Monday, October 5, 2009

On Campus: Ready to Seize Opportunity

Mid-October approaches for Consortium finance students. For many, that means mid-term exams (final exams for some at Dartmouth, e.g.). It means, too, getting immersed and possibly getting exhausted by the demanding recruiting process.

For some campuses, it means a trip to New York for annual Wall Street visits, where students get a chance to network, meet new contacts, plan information interviews, secure full-time offers for next spring, connect with Consortium alumni, and learn something directly from bankers, traders, and investors of all kinds.
The week enhances what they study in class. On the one hand, students want to make contacts, ask questions about opportunities for next summer for full-time slots, and schedule information interviews.
On the other, they may want to test theories they learn in class: For example, "How relevant are computations of weighted-average-cost-of-capital?" "What are the real-life lessons of having endured the financial crisis?"
In the weeks to come, CFN will select and share students' impressions and experiences--especially a post-crisis view of Wall Street. To date, students say companies are cautious, but the doors are not as closed as they were a year ago.
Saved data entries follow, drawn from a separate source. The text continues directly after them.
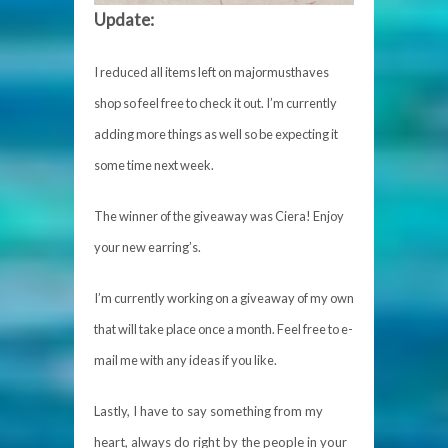
Update:
I reduced all items left on majormusthaves
shop so feel free to check it out. I’m currently
adding more things as well so be expecting it
some time next week.
The winner of the giveaway was Ciera! Enjoy
your new earring’s.
I’m currently working on a giveaway of my own
that will take place once a month. Feel free to e-
mail me with any ideas if you like.
Lastly, I have to say something from my
heart, always do right by the people in your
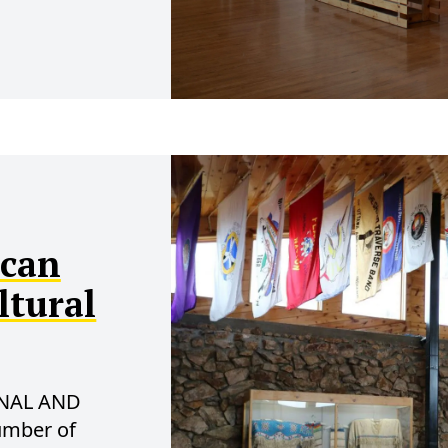
ican
ltural
NAL AND
umber of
NYU-Stern doesn't have classes on Fridays, permitting students to spend a whole day on recruiting activities, if they wish. This year, first-year students are paired with second-year students with similar interests, where second-years get to pass on wisdom of how to get the right internship, how to make a resume' look good or how to handle both mid-terms and recruiting at the same time.
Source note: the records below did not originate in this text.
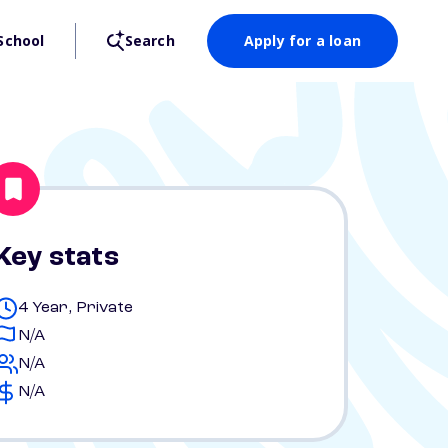
School
Search
Apply for a loan
Key stats
4 Year, Private
N/A
N/A
N/A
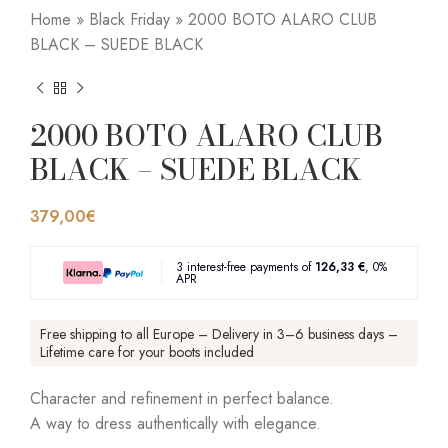
Home
»
Black Friday
»
2000 BOTO ALARO CLUB
BLACK – SUEDE BLACK
2000 BOTO ALARO CLUB
BLACK – SUEDE BLACK
379,00
€
3 interest-free payments of
126,33 €
, 0%
APR
Free shipping to all Europe – Delivery in 3–6 business days –
Lifetime care for your boots included
Character and refinement in perfect balance.
A way to dress authentically with elegance.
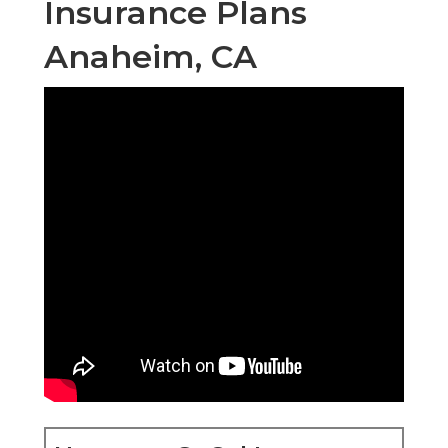
Insurance Plans
Anaheim, CA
Stern's Consortium students in finance agreed to get together to practice interviewing, fine-tune the "30-second pitch," and trade stories about networking and reaching contacts.

At Michigan-Ross, CFN students acknowledged how well prepared they are, as banks have begun to make presentations and network among students. They see the advantages of having had the Consortium experience at the Orientation Program or having taken advantage of contacts, guidance and information from CFN.

Yale's finance club has scheduled a "Day on Wall Street" in mid-November. Consortium CFN students will be involved. Yale students will get to network at JPMorgan and Morgan Stanley.
At Dartmouth, Tuck finance students spend their "Week on Wall Street" this week. Tuck has done this for years and sees the benefit of students slipping away to Manhattan once first-quarter exams are done. Students comb through financial circles in New York to connect with other Tuck alumni and learn as much as they can about finance opportunities and specific financial businesses. This is the week that really helps students decide what they want to--trading, banking, asset managing, investing, etc.

CFN students at Tuck recently met to discuss recruiting strategies. They expressed interest in investment banking and venture capital. Many of those interested in banking, but without banking experience, will attend the week on Wall Street.
Tuck CFN students are creating a database to permit them to share finance contacts with each other and other general, useful information.
Later this month, an investment-banking class from Indiana will be in New York with a non-stop schedule of meetings, sessions, and interviews with alumni, bankers and other finance professionals.
For all, students appear to be hopeful and confident, ready to pounce on opportunities they find--fortunate that the dismal aftermath of last year's market collapse is receding.